SCPI : le prix des parts peut tenter les souscripteurs

Selon SCPI-8.com, le prix de part de la majorité des SCPI à capital variable serait décoté de 4,45 % en moyenne.
Max Pixel

Et si c’était le moment de souscrire à des SCPI ? Le distributeur en ligne SCPI-8.com qui a passé au crible plus de 60 SCPI à capital variable semble faire pencher la balance du côté du oui. A l'origine, SCPI-8.com a voulu vérifier que leur prix de souscription respecte une marge de 10 % par rapport à leur valeur de reconstitution, comme demandé par l’AMF.

 « Si la valeur de reconstitution est de 100, le prix de souscription doit être compris entre 90 et 110 (marge de + ou - 10%). S’il se situe entre 90 et 100, cela signifie qu’il est « décoté » et donc qu’il est inférieur à la valeur de reconstitution de la SCPI », décrypte Julien Vrignaud, directeur associé de SCPI-8.com. En d’autres termes : l’investisseur l’achète moins cher.
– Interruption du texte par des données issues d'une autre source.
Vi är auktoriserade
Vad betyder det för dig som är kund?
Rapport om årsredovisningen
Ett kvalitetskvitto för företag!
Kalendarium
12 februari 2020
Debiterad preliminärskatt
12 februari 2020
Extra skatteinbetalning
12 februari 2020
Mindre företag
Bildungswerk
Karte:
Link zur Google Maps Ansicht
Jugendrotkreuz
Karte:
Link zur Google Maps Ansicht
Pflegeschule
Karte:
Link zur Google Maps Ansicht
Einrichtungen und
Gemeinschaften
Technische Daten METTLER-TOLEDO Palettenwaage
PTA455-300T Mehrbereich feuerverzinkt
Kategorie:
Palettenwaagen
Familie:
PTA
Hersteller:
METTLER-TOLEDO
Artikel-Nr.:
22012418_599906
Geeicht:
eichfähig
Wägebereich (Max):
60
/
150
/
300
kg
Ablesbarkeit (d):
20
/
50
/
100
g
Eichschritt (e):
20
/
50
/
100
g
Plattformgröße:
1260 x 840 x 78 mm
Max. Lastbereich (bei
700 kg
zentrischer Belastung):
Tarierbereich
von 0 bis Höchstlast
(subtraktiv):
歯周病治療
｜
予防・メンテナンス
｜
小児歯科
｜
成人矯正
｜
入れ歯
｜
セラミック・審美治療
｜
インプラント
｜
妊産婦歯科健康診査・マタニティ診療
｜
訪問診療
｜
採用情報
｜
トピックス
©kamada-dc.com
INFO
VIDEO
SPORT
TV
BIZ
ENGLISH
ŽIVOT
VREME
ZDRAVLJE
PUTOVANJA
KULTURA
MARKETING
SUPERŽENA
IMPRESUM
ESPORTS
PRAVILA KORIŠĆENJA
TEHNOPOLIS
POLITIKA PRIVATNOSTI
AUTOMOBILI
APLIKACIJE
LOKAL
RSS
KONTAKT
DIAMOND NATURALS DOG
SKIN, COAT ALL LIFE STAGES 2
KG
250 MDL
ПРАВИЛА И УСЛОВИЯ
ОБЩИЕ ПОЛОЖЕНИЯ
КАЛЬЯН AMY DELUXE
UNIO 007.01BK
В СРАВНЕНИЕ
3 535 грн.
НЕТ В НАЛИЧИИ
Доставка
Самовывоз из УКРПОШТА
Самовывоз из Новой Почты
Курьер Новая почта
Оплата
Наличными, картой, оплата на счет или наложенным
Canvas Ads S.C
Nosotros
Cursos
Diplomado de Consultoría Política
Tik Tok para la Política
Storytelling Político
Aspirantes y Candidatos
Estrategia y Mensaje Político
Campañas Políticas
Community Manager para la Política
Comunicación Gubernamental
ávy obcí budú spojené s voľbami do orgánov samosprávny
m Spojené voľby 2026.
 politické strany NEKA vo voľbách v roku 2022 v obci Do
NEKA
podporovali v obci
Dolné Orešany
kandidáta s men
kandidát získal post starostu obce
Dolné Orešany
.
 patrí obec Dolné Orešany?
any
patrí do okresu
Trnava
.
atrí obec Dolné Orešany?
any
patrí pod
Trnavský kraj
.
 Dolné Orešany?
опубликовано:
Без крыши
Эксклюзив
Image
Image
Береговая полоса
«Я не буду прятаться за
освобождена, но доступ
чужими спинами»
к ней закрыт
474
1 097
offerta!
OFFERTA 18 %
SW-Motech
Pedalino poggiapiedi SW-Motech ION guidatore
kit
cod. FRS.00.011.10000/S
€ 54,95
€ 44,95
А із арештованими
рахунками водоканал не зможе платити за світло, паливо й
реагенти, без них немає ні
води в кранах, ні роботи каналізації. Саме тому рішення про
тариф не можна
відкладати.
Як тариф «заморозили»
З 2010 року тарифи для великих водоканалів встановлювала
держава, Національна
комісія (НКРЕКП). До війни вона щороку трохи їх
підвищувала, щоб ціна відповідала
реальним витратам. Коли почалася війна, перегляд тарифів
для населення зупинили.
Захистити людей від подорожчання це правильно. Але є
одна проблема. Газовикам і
Pour comprendre comment les SCPI se positionnaient par rapport à cette obligation, les experts de SCPI-8.com ont établi un indice de revalorisation potentielle (IRP) en divisant la valeur de reconstitution de 2019 par le prix de part de 2020. Il en est ressorti que le prix de part de la grande majorité des SCPI serait décoté de 4,45 % en moyenne par rapport à leur valeur de reconstitution. Comprendre : les SCPI ont de la marge pour ajuster leur prix et faire face à d’éventuels chocs de marché ou erreurs de valorisation. Il serait aussi tentant de conclure que c’est le moment d’acheter des parts à bas coûts, mais attention à faire fi de toute prudence. « Ce critère n’est pas le seul à prendre en compte pour choisir une SCPI, mais il donne une indication de la valeur de la part vis-à-vis de la valeur du patrimoine », prévient Julien Vrignaud.

Dans le détail, le classement démontre de grands écarts entre SCPI. Cinq d’entre elles sont proches de la limite des 10 % à la hausse.

Source : SCPI-8.com

A l’inverse, 4 SCPI présentent des prix de parts surcoté (voir ci-dessous).

Source : SCPI-8.com

Selon Julien Vrignaud, la décote du prix de la part serait une stratégie de gestion de certaines sociétés. « Augmenter le prix de part c’est prendre le risque de diminuer le rendement pour les nouveaux entrants. Si les loyers n’augmentent pas en parallèle, le rendement facial diminue », explique le dirigeant.